Transcribe the part of the thread on external transforms in Beam that runs from "Created https://issues.apache.org/jira/browse/BEAM-8553" up to and including "documentation in general).".

**Text section:**
***
Re: The state of external transforms in Beam

2019-11-04 Thread Chamikara Jayalath
Makes sense.

I can look into expanding on what we have at following location and adding
links to some of the existing work as a first step.
https://beam.apache.org/roadmap/connectors-multi-sdk/

Created https://issues.apache.org/jira/browse/BEAM-8553

We also need more detailed documentation for cross-language transforms but
that can be separate (and hopefully with help from tech writers who have
been helping with Beam documentation in general).

Thanks,
Cham


On Sun, Nov 3, 2019 at 7:16 PM Thomas Weise  wrote:

> This thread was very helpful to find more detail in
> https://jira.apache.org/jira/browse/BEAM-7870
>
> It would be great to have cross-language current state mentioned as top
> level entry on https://beam.apache.org/roadmap/
>
>
> On Mon, Sep 16, 2019 at 6:07 PM Chamikara Jayalath 
> wrote:
>
>> Thanks for the nice write up Chad.
>>
>> On Mon, Sep 16, 2019 at 12:17 PM Robert Bradshaw 
>> wrote:
>>
>>> Thanks for bringing this up again. My thoughts on the open questions
>>> below.
***
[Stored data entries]
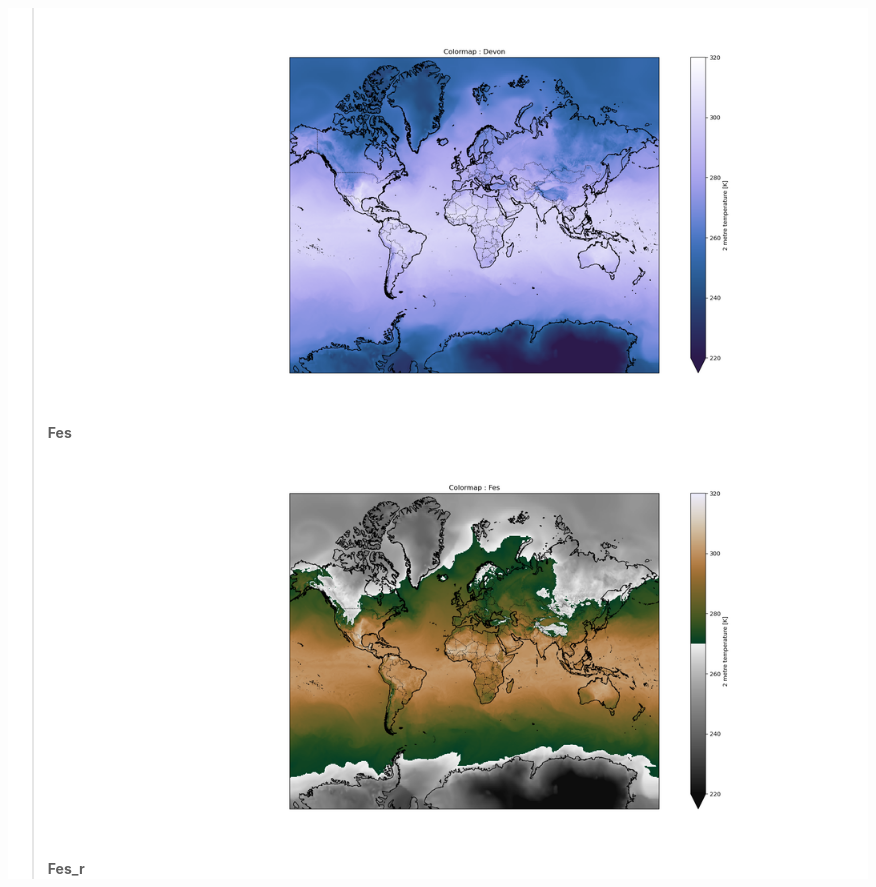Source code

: > ![Devon]( ../../images/x-array-map-plot/colormaps/devon.png )
>  **Fes** 
> ![Fes]( ../../images/x-array-map-plot/colormaps/fes.png )
>  **Fes_r**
***
**Finished exercise:**
Created https://issues.apache.org/jira/browse/BEAM-8553

We also need more detailed documentation for cross-language transforms but
that can be separate (and hopefully with help from tech writers who have
been helping with Beam documentation in general).